Rawlins, S.W. ‘Newton Surmaville’, Proceedings of the S.A.N.H.S, 109, (1965), pp 30-35.


OBITUARY : MRS SOPHIA RAWLINS
Sophia Wyndham Rawlins was 97 when she died at her home, Newton Surmaville, on 31th August 2006. She was the last of the line of the Harbin family who had lived at Newton since the house was built by Robert Harbin in 1612. Her father was Prebendary E.H. Bates Harbin, an accomplished historian who was very active, particularly with matters concerning the county of Somerset, until his premature death in 1918, when his daughter was not yet ten years old. Sophie Rawlins mother’s maiden name was Hilda Fry and she was a widow at Newton until her death in 1962. Her mother maintained an involvement with historical matters, welcoming a visit of the Royal Archaeological Institute to the house in 1950. She also continued to host the annual meetings of the Editorial Committee of Somerset and Dorset Notes and Queries at Newton Surmaville. Sophie obtained a first class degree from Bedford College, London, and followed the family involvement with history.

In 1940 Sophie married Cosmo Rawlins, a member of the staff of the Bank of England and a distant cousin, who shared her historical interests.
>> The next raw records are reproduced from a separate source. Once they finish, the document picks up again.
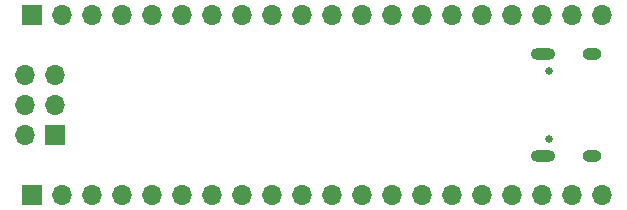
<source format=gbr>
G04 #@! TF.GenerationSoftware,KiCad,Pcbnew,9.0.0+dfsg-1*
G04 #@! TF.CreationDate,2025-03-10T08:37:08+08:00*
G04 #@! TF.ProjectId,gp,67702e6b-6963-4616-945f-706362585858,d*
G04 #@! TF.SameCoordinates,Original*
G04 #@! TF.FileFunction,Soldermask,Bot*
G04 #@! TF.FilePolarity,Negative*
%FSLAX46Y46*%
G04 Gerber Fmt 4.6, Leading zero omitted, Abs format (unit mm)*
G04 Created by KiCad (PCBNEW 9.0.0+dfsg-1) date 2025-03-10 08:37:08*
%MOMM*%
%LPD*%
G01*
G04 APERTURE LIST*
%ADD10R,1.700000X1.700000*%
%ADD11O,1.700000X1.700000*%
%ADD12C,0.650000*%
%ADD13O,2.100000X1.000000*%
%ADD14O,1.600000X1.000000*%
G04 APERTURE END LIST*
D10*
G04 #@! TO.C,J2*
X155575000Y-104140000D03*
D11*
X153035000Y-104140000D03*
X155575000Y-101600000D03*
X153035000Y-101600000D03*
X155575000Y-99060000D03*
X153035000Y-99060000D03*
G04 #@! TD*
D12*
G04 #@! TO.C,J1*
X197425000Y-104490000D03*
X197425000Y-98710000D03*
D13*
X196895000Y-105920000D03*
D14*
X201075000Y-105920000D03*
D13*
X196895000Y-97280000D03*
D14*
X201075000Y-97280000D03*
G04 #@! TD*
D10*
G04 #@! TO.C,J4*
X153670000Y-93980000D03*
D11*
X156210000Y-93980000D03*
X158750000Y-93980000D03*
X161290000Y-93980000D03*
X163830000Y-93980000D03*
X166370000Y-93980000D03*
X168910000Y-93980000D03*
X171450000Y-93980000D03*
X173990000Y-93980000D03*
X176530000Y-93980000D03*
X179070000Y-93980000D03*
X181610000Y-93980000D03*
X184150000Y-93980000D03*
X186690000Y-93980000D03*
X189230000Y-93980000D03*
X191770000Y-93980000D03*
X194310000Y-93980000D03*
X196850000Y-93980000D03*
X199390000Y-93980000D03*
X201930000Y-93980000D03*
G04 #@! TD*
D10*
G04 #@! TO.C,J3*
X153670000Y-109220000D03*
D11*
X156210000Y-109220000D03*
X158750000Y-109220000D03*
X161290000Y-109220000D03*
X163830000Y-109220000D03*
X166370000Y-109220000D03*
X168910000Y-109220000D03*
X171450000Y-109220000D03*
X173990000Y-109220000D03*
X176530000Y-109220000D03*
X179070000Y-109220000D03*
X181610000Y-109220000D03*
X184150000Y-109220000D03*
X186690000Y-109220000D03*
X189230000Y-109220000D03*
X191770000Y-109220000D03*
X194310000Y-109220000D03*
X196850000Y-109220000D03*
X199390000Y-109220000D03*
X201930000Y-109220000D03*
G04 #@! TD*
M02*

</source>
Following her mother’s death, Sophie and her husband moved into the family home. She carried on the tradition of hosting the Annual meetings of S&DN&Q, having replaced her mother on the Committee long before her death. In 1968, she became the Committee’s first Chairman, a post she held until replaced by N.R. Peers in 1992. From 1996 until her death, she was its Patron.

Sophie was an active members of SANHS, serving on the Council, and as a Trustee. She was President in 1964 and her record of membership spanning some 80 years must rarely have been equalled. Sophie also served on the Council of the Somerset Records Society (of which her father was a founder member) and was involved in editing two of the volumes. Amongst her many publications were papers on Dr George Harbin, and Newton Surmaville, and important works on both the Members of Parliament for Somerset and the High Sheriffs of the county, all of which appeared in the volumes of the Proceedings of the Somerset Archaeological and Natural History Society. As early as 1950, Sophie’s endeavours earned her election as a Fellow of the Society of Antiquaries of London. Her many talents extended to the publication of just one historical novel, Kay of the Hills, under her second name, Wyndham Rawlins.

A rather different role was Sophie’s hereditary position as Patron of the Living of St John’s church in Yeovil, which in the fifteenth-century had been vested with Syon Abbey in the fifteenth century and with the Lords of Hendford before that. The death of this remarkable lady has brought to an end a long chapter in local history at Newton Surmaville, stretching back to the early 17th century.